Global foreign direct investment fell by 23 per cent in 2017 and is expected to grow only modestly, if at all, this year, the UN said in its latest World Investment Report. 

Threatening this year’s picture are the growing prospects of a trade war between the US and China and the EU. The US last week imposed steel and aluminium tariffs on the EU, Canada and Mexico. It is due to release lists of tariffs and investment restrictions against China by the end of this month and is also threatening to impose import taxes on the $190bn of cars brought into the US from overseas annually. 

“The FDI growth this year will be fragile because of the trade tension and the geopolitical risks escalating,” said James Zhan, lead author of the UN report. “The uncertainty is huge this year and beyond this year the situation won’t be better.” 

One of the challenges facing the global economy, Mr Zhan said, is that FDI — a measure that includes acquisitions and investments in factories by foreign companies — has not yet recovered to the peak it hit before the global financial crisis a decade ago.

Last year, FDI around the world was $1.43tn versus $1.91tn in 2007. 

The past decade has also seen a stagnation in the growth of global supply chains. Data assembled by the UN Conference on Trade and Development (Unctad) pointed to the use of elaborate supply chains peaking in 2012. 

The Trump administration is trying to reduce international production, push US multinationals to relocate overseas factories to the US, and encourage new investment in the country by foreign companies that now produce outside of its borders. 

Corporate tax cuts approved by Congress last year were part of that strategy, but the administration is also trying to change trade incentives and erect tariff walls that force companies to increase US production. 

The policy has invited retaliation from other economies. Canada, China, the EU and Mexico have all threatened or imposed tariffs on US imports in response to the US steel and aluminium tariffs and promised more in the future if the US rolls out new duties. 

Such retaliation would undermine the attractiveness of the US as a place for companies to export from, undercutting the allure of the new lower tax rates, said Nancy McLernon of the Organization for International Investment, which represents foreign investors in the US.

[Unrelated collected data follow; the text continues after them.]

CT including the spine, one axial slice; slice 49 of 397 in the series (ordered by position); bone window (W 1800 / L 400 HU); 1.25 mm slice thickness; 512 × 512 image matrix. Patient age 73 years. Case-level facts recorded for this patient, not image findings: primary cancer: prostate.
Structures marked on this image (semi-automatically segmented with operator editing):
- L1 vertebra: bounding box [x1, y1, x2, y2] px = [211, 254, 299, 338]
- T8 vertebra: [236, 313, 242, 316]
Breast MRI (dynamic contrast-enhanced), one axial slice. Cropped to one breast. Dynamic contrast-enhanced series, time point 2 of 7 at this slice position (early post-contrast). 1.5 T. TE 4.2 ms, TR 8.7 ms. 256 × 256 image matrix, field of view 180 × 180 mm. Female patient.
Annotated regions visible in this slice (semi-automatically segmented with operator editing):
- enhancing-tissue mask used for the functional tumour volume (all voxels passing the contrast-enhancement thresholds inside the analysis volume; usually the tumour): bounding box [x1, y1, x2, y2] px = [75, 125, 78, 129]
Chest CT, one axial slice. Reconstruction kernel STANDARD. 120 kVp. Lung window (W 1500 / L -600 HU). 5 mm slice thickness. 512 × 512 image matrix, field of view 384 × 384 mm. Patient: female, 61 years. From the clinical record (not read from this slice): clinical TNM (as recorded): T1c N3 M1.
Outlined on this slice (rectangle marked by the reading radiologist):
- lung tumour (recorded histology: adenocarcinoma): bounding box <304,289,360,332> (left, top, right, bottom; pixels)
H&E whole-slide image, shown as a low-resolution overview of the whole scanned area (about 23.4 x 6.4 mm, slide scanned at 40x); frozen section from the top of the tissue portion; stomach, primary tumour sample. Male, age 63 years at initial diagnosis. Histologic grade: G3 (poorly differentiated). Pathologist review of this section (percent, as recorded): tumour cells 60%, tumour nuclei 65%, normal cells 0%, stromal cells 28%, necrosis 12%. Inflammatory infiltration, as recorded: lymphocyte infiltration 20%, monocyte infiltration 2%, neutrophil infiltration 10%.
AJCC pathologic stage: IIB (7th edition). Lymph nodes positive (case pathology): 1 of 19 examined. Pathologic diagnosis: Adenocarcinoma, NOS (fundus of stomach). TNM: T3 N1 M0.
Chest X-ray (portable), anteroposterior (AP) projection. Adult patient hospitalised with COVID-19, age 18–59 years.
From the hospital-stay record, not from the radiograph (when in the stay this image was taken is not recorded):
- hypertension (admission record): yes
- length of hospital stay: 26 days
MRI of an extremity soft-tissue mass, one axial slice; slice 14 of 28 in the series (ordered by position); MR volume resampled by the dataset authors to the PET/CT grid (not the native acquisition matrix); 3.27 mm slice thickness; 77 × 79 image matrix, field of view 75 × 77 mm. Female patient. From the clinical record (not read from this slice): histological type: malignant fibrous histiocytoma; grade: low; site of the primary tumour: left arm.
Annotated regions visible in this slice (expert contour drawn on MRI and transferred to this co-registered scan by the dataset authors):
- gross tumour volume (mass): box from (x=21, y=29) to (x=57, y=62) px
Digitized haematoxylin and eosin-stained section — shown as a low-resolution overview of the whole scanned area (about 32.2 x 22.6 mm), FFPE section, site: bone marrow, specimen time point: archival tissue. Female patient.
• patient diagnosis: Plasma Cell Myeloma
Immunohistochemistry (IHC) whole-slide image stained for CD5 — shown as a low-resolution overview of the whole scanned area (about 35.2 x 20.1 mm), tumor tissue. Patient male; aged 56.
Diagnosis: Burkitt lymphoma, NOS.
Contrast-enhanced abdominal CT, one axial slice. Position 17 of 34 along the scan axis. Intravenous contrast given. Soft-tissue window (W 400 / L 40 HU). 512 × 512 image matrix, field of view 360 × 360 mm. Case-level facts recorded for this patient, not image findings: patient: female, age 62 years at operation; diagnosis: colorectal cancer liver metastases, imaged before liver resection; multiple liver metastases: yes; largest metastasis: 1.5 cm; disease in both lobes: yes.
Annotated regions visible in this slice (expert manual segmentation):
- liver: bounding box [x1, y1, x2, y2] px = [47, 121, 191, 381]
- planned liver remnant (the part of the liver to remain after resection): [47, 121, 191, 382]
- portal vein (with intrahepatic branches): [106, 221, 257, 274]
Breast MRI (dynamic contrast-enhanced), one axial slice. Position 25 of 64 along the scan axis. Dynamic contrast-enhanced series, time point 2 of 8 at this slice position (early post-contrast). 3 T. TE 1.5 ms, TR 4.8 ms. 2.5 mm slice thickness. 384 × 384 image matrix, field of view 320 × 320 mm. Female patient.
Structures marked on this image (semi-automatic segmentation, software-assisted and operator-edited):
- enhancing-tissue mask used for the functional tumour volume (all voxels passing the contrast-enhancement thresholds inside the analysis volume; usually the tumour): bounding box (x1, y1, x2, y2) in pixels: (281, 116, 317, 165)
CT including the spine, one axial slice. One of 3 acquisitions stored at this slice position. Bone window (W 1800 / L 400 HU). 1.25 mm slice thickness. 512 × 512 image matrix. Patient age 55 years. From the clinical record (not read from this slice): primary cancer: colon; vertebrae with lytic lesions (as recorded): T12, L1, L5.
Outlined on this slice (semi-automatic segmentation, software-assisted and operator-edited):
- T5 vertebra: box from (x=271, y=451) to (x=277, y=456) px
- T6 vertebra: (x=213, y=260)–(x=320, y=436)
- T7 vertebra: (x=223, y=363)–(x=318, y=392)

“Isolationism in isolation might drive more investment in the US. But if other countries start responding then that is where you are going to start seeing a problem,” she said.

Monday, 4 June, 2018

One major source of uncertainty in the coming year is the auto industry. Mr Trump is trying to renegotiate the North American Free Trade Agreement with Canada and Mexico to force more production in the US and less in Mexico, which has become a major manufacturing centre over the past quarter century.

The US president last month launched a national security investigation into auto imports more broadly, setting the stage for the imposition of a 25 per cent tariff on cars brought in from Europe and Japan, as well as the Nafta countries. A decision could come within months.